People who are blind or have low vision often rely on screen-readers to read webpages. Screen-readers translate pages into plain text, which is either read aloud by a voice synthesizer or output to a Braille device. When taking in a whole page visually, people may prioritize the content using visual guideposts of type size, type formatting, the prominence of graphics, and other visual cues, and experience the content in a holistic manner. People using screen-readers may tab through a page, one element at a time, to experience the content in a linear manner or may utilize text-based guideposts of lists of headings, links, and page regions for a holistic understanding. Thus, you’ll want to organize and format your content so that it makes sense both holistically and linearly and incorporates useful visual as well as textual guideposts.
Here are some ways to make pages friendlier to screen-readers, and easier for the person going through your page one word, one image at a time.
Language and Structure
- Avoid “click here” links or vague link names. Screen-reader users often use a keyboard shortcut to list all the links on a page. In such a list, the links have no surrounding text, so it’s important to make your link names descriptive.
- Reduce clutter. Busy pages can be hard for anyone to read, but they can be especially confusing and cumbersome to someone using a screen-reader.
- Use headings (Heading 2, Heading 3, and so on). A person who can’t see your headings can’t discern their relationship to surrounding content based on visual cues such as type size (does this heading refer to the whole page, or to this subsection?). To structure your information hierarchically, use headings.
- Don’t manually format bulleted and numbered lists. Instead, use the bulleted and numbered list options in the website editing menu. This will help screen readers to identify and translate the lists correctly.
- Use tables selectively. Please use tables only when you need to present information that needs corresponding columns and rows, such as a chart. When creating a table, be sure to use “header” cells where appropriate (usually the top row and left column).
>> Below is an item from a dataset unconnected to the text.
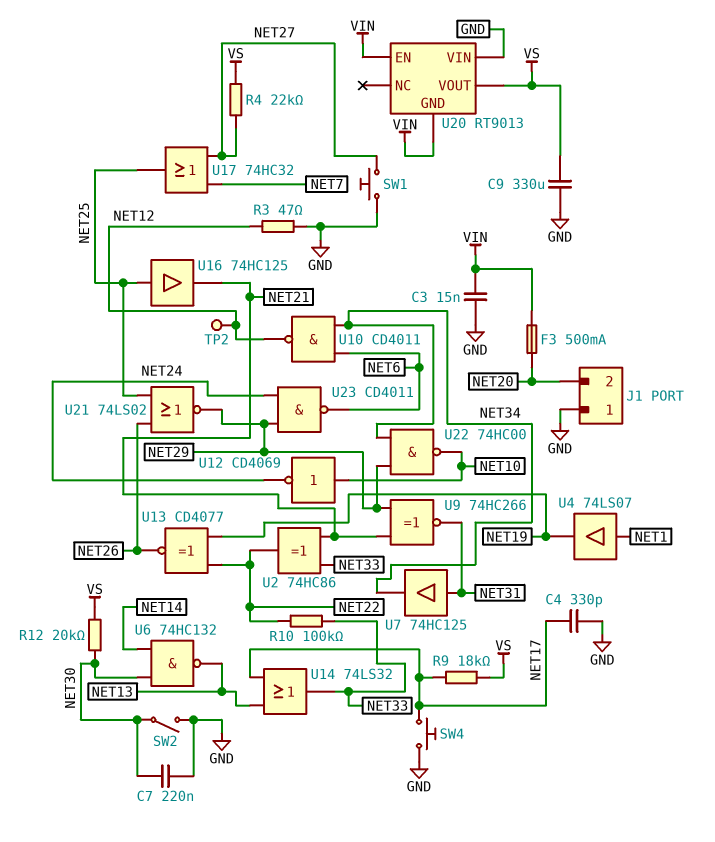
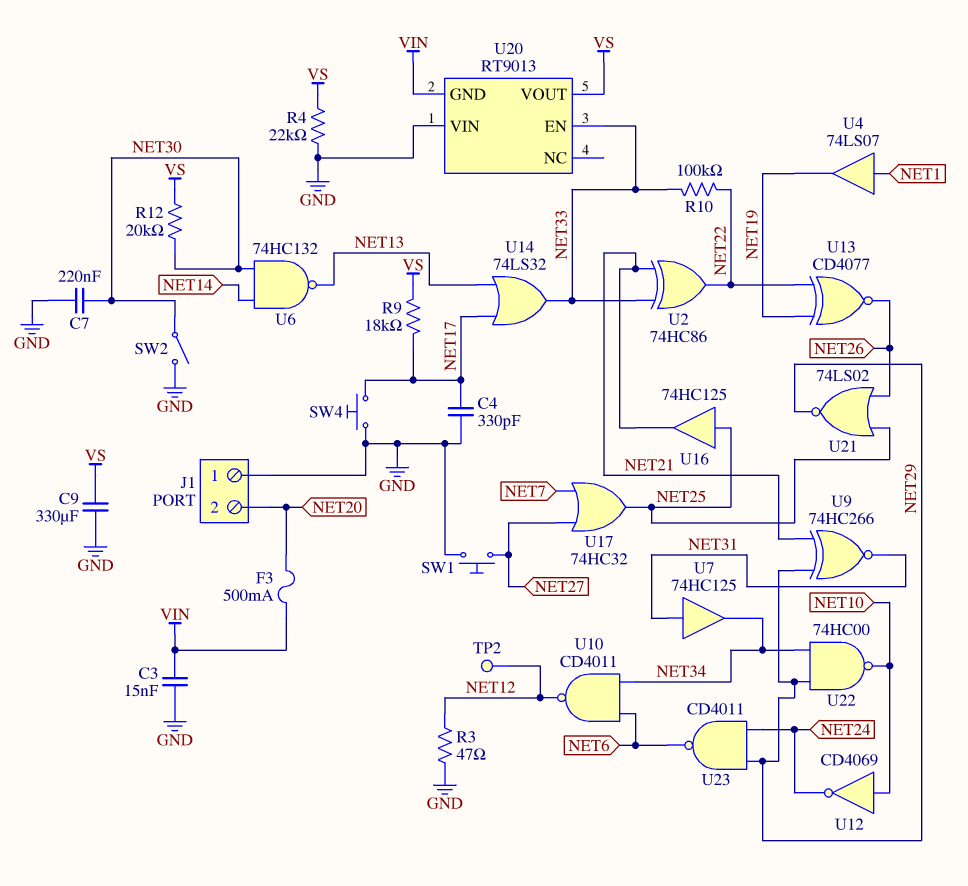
R4: 22k (NET27, VS) -> 22k (GND, VS)
U20 pin EN: VIN -> NET33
When a screen-reader encounters an image, it will say “graphic” or “image” and then read the image’s alternative (“alt”) text.
- Include descriptive alt text for all images, describing the image specifically but briefly.
- If you must use an image that has a lot of text in it, repeat the text in a caption below the image.
- Read the WebAIM guide, Appropriate Use of Alternative Text.
Forms created in PDFs or Word documents will vary in their accessibility. Use a webform or Google form, instead.
PDFs are frequently inaccessible. Please post your content as a regular webpage, instead.
Try out our Formatted Article with Image display option for an easy way to make a presentable and professional webpage in lieu of a PDF.
Statistical Charts and Infographics
Infographics and charts can be useful visual aids. But please keep accessibility in mind. You can try two options:
- Translate the chart or infographic into an HTML table (properly formatted for accessibility — see above). This might require breaking up the images and text in order to fit them into separate table cells.
- Convey the meaning of the chart or infographic in a caption below the image.
Our website has accessible color contrast built in, so you don’t need to do anything special when creating webpages. But if you’re posting a graphic with text in it, be sure to make the text colors high in contrast.
Creating a Word doc, PowerPoint presentation, or other document? Please see IT’s guide to creating accessible documents.